━━ Extrait du document

Analytique, complet, indépendant
Bannière
 
Politiques externes / Politique de développementImprimer l'article | Imprimer cet article

Aide humanitaire

Sahel : priorité des réunions de printemps de la Banque mondiale

Par Brian Beary à Washington | jeudi 19 avril 2012

A Washington pour les réunions de printemps de la Banque mondiale (BM), la commissaire européenne à l’Aide humanitaire a indiqué que les efforts se concentraient fortement sur la région nord-africaine du Sahel, où 12 millions de personnes risquent de mourir de faim à cause de la sécheresse et des conflits. L’UE et d’autres acteurs internationaux s’activent pour affronter cette crise, mais «  nous opérons dans un environnement où la sécurité s’est détériorée », a déclaré à Europolitique Mme Georgieva, le 18 avril. Déjà mauvaise de par la sécheresse, la situation s’est aggravée avec le retour de Libye, l’an dernier, de 400-500 000 personnes dont beaucoup étaient des mercenaires de l’ancien dirigeant Mouammar Kadhafi. Elle a indiqué que le nord Mali, où la présence de réfugiés a causé un coup d’Etat, était le principal point chaud, mais qu’il y avait d’autres poches d’insécurité au Niger et dans le nord du Nigéria. Al Qaïda est en outre actif dans la région, ce qui complique l’apport d’aide, a-t-elle ajouté. La Commission européenne a porté son aide humanitaire au Sahel à 123,5 millions d’euros en février.

━━━━

Prolongez l'article sur la crise alimentaire au Sahel à la suite de sa dernière phrase.

━━ Lignes du jeu

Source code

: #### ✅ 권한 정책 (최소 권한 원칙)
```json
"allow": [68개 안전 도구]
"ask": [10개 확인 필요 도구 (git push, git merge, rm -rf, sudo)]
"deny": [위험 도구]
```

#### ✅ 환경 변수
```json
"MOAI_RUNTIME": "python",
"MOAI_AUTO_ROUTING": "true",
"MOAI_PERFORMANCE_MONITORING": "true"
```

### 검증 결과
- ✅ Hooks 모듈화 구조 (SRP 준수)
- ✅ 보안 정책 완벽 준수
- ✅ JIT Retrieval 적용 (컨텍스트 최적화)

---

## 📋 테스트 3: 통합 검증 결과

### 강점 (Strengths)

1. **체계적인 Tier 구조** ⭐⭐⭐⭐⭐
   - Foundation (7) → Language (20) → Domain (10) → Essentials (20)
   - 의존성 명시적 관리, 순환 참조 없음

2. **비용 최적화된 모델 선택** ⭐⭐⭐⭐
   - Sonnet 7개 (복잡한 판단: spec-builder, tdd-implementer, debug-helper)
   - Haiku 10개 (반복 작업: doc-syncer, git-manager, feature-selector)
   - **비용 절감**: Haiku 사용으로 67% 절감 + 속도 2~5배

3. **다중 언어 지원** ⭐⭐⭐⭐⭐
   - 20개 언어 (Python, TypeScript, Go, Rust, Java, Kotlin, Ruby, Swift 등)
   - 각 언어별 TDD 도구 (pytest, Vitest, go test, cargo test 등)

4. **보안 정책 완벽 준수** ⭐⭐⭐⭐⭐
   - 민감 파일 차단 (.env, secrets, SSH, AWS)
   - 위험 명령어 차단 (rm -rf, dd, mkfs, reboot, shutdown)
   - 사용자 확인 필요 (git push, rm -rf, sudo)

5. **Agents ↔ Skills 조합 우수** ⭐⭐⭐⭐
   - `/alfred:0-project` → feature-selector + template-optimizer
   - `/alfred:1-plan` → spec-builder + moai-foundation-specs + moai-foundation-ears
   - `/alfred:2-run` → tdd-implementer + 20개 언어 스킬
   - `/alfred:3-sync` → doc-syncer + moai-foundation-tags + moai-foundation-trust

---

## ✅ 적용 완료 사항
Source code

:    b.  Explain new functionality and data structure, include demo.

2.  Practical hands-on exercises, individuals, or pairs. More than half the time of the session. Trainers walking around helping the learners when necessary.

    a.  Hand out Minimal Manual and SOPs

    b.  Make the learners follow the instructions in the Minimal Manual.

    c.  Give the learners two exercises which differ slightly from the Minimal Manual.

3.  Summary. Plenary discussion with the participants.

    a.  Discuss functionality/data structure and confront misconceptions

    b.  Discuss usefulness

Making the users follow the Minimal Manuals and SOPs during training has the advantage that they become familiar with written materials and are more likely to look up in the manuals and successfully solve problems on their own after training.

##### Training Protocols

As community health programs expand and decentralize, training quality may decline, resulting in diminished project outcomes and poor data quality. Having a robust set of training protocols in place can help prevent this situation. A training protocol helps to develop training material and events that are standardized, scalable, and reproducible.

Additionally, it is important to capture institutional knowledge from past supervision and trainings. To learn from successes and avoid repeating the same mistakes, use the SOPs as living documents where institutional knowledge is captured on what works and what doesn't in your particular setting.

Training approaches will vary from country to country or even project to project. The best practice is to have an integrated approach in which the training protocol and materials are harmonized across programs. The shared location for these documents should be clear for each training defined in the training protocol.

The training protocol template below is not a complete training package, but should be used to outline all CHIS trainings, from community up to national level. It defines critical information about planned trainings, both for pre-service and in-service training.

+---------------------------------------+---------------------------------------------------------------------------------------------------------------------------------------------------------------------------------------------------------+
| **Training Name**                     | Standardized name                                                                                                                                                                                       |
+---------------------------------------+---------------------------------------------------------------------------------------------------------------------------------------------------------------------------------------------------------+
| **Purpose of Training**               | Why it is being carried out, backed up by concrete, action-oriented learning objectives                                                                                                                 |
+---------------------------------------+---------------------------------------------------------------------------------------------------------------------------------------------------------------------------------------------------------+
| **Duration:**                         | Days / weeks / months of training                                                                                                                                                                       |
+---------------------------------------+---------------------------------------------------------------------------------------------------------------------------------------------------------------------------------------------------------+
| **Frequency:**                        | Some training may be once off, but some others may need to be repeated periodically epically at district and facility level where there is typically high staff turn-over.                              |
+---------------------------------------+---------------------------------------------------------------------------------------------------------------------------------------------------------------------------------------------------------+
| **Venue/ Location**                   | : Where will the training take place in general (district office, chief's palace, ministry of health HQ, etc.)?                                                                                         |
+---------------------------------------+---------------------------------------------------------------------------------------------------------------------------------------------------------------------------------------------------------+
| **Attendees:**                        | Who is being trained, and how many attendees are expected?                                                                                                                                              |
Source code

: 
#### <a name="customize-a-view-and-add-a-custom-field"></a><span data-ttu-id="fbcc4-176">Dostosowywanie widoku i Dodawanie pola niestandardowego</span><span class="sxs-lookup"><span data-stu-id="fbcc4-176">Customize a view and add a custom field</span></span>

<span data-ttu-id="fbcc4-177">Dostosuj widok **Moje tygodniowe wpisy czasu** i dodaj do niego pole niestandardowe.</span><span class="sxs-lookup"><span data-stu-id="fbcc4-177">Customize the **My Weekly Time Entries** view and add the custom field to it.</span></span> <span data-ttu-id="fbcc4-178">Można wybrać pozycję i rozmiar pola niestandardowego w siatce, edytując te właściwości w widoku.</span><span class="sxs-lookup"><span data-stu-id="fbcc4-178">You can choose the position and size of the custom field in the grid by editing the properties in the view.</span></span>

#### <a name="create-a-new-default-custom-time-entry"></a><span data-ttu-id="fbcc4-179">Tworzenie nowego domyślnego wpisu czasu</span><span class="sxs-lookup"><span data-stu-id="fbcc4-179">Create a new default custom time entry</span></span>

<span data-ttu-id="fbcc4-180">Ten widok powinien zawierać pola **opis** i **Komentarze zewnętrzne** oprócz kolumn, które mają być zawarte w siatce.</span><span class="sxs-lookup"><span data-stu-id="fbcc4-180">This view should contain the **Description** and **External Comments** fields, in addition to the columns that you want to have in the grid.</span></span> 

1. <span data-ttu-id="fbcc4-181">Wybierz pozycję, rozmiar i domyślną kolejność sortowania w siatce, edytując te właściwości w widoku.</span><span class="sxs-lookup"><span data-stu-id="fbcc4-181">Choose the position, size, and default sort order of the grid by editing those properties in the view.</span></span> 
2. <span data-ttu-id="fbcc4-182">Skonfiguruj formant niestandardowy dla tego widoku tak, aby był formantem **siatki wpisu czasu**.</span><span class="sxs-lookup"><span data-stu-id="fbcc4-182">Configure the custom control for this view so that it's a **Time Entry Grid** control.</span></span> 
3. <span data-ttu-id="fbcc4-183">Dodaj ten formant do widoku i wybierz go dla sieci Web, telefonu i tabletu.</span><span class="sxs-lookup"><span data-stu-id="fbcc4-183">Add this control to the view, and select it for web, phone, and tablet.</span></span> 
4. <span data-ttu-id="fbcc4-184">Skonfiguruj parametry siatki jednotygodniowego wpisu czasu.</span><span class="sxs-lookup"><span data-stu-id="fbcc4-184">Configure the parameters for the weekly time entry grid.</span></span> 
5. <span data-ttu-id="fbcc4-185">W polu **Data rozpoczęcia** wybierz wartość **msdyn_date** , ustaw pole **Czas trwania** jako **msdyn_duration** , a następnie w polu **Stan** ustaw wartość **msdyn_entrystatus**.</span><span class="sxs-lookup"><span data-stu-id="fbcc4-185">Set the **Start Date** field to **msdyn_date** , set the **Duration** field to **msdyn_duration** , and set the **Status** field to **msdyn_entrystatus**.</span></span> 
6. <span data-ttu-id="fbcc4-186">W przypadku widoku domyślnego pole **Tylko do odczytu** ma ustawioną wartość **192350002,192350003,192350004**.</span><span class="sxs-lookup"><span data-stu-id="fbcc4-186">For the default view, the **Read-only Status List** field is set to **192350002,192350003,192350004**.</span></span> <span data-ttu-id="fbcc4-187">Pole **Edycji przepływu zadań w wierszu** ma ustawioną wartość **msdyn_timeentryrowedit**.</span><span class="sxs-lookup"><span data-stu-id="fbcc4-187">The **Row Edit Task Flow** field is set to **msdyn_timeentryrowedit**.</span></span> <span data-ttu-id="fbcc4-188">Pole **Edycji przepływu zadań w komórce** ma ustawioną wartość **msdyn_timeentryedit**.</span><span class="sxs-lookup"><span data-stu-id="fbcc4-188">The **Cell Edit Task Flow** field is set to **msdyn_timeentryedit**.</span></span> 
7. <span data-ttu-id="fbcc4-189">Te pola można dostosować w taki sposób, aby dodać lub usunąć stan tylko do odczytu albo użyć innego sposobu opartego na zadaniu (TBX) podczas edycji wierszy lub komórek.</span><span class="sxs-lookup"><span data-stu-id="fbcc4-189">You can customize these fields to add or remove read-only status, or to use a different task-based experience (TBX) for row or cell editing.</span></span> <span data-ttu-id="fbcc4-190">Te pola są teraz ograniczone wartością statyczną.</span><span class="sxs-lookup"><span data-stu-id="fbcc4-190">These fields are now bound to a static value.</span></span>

━━━━

- Réponse attendue:
Le renforcement de la résistance des pays aux catastrophes naturelles, la création de nouveaux filets de sécurité pour les Etats fragiles, et la sécurité alimentaire sont les principaux thèmes des réunions de la BM. Mme Georgieva a affirmé qu’il n’y avait pas d’impact de la crise de la dette souveraine de la zone euro sur les ressources de la BM et que les pays donateurs atteindraient leur objectif d’augmenter leurs contributions, engagement pris après la crise financière de 2008. Elle a précisé que ces hausses étaient «  relativement limitées » de sorte que les Etats membres même serrés financièrement pouvaient se le permettre. De plus, de nombreux projets de la Banque sont étroitement alignés sur la politique climatique et d’efficacité énergétique de l’UE, ce qui leur confère un soutien marqué de la part de l’UE.

SYRIE

Concernant la Syrie, la commissaire a indiqué qu’il y avait de «  profonds besoins médicaux », les blessés dans les combats ayant peur de se rendre dans les hôpitaux publics. Un représentant de la Commission a assisté sur le terrain une délégation de l’ONU pour évaluer les besoins. Mme Georgieva a noté que le gouvernement de Damas avait retardé ce rapport en «  traînant les pieds » pour l’approuver, mais a dit espérer qu’il soit publié le 21 avril à Genève. Entre-temps, la Commission a débloqué 10 millions d’euros d’aide humanitaire pour des ambulances, fournitures médicales et colis alimentaires. La Syrie compte 200 000 déplacés internes qui fuient des villes telles que Homes, Aleppo et Idlib, pour se rendre vers les zones rurales ou dans la région de Damas où les combats sont moins intenses. Ils sont 45 000 à avoir fui vers les Etats voisins (Turquie, Jordanie, Liban, Irak). «  La Turquie a fait du très bon travail pour aider les réfugiés » mais les Turcs commencent à demander un partage d’une partie du fardeau, a-t-elle reconnu.